GNN (Graph Neural Net) Models cell adjacency directly. Overkill for GoL.

3. Novelty Search (The “Curiosity” Factor)

Instead of rewarding the AI for just “keeping cells alive,” reward it for Novelty:

  • Behavior Descriptor: A numeric fingerprint of the grid (population + center of mass).

  • Novelty Score: How different the current state is from the “Archive” of seen patterns.

  • Formula: Total Reward = Novelty_Score + (0.3 * Quality_Score)


Part IV: Technical Implementation Map

1. Folder Structure

Plaintext

life_ai/
├─ backend/
│  ├─ life.py        # Vectorized Conway logic
│  ├─ model.py       # Neural Net (MLP/CNN) definition
│  ├─ evolution.py   # Offline bootstrap trainer
│  ├─ api.py         # FastAPI (The Actor/Server)
│  └─ learner.py     # Online fine-tuning (The Learner)
└─ frontend/
   ├─ index.html     # p5.js container
   └─ sketch.js      # Visual grid & user interaction

2. Workflow Commands

Step Action Command
1 Initialize Environment python -m venv venv && source venv/bin/activate
2 Install Dependencies pip install torch numpy fastapi uvicorn pydantic
3 Bootstrap Brain python backend/evolution.py
4 Start Server (Actor) uvicorn backend.api:app --reload
5 Start Learning python backend/learner.py

Part V: Design Philosophy & Human Autonomy

Stepping outside a human-centric view to bridge AI and ALife.

  • The Mirroring Concept: The AI shouldn’t just copy the human. It should provide a “Complementary Move.”

  • Goal: Maintain “Liveliness.” If the grid becomes static, the “culture” dies.

  • User Autonomy: The AI acts as a “mysterious landscape” or a “supportive tool,” but the user’s click is the catalyst for change in the ecosystem.

Maintenance & Data Growth

  • grid_state.npy: Constant size (~1KB). Survives reboots.

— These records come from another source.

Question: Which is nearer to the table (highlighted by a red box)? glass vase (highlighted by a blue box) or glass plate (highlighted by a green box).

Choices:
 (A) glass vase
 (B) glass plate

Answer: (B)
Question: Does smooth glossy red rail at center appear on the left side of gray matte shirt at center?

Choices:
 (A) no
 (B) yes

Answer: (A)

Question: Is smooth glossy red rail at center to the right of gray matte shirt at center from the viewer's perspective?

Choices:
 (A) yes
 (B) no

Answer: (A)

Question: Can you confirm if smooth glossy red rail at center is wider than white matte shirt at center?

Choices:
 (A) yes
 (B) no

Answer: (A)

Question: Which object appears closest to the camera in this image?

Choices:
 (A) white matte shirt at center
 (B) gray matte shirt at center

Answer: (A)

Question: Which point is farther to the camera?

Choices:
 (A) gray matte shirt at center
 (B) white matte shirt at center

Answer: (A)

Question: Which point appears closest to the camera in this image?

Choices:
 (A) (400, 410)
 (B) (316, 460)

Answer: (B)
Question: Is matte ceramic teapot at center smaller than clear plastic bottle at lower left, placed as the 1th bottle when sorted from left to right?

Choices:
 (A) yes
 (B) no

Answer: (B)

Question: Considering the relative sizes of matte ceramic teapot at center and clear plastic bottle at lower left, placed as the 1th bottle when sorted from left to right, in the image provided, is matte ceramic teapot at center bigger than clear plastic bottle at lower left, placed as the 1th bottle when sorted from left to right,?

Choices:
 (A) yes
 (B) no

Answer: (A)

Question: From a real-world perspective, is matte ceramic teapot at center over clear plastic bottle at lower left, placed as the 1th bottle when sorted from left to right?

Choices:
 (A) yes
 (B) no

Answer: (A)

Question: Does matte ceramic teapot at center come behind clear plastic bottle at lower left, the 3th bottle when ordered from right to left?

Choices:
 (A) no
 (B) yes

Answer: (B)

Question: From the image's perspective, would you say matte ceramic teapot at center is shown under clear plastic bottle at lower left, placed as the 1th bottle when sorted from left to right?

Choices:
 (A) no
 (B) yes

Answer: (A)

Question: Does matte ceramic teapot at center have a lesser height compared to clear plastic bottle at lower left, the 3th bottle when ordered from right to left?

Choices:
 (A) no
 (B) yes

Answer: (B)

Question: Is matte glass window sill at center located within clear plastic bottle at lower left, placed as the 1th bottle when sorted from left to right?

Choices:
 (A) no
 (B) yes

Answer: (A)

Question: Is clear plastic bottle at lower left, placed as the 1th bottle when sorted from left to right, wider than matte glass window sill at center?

  • best_model.pt: Constant size (~1MB). Hot-swapped by the API when updated.

  • experience.pkl: Warning: Grows linearly. Cap the RAM queue at 10,000 items to prevent crashes.

Visualization

1. Risograph Print Palette (The Transformation)

Use this color-overprint logic for your physical prints or digital shaders to simulate the Risographic process.

Layer Logic C1: Yellow C2: Aqua C3: Purple
Simple [Yellow, Aqua] [Aqua, Purple] [Yellow, Purple]
Complex [Yellow, Aqua, Purple] [Yellow, Purple] [Aqua, Purple]

The writing is based on my thoughts, numerous back-and-forth search with ChatGPT, Copilot (Github), editing, questioning. It is a preliminary plan that needs to be tested.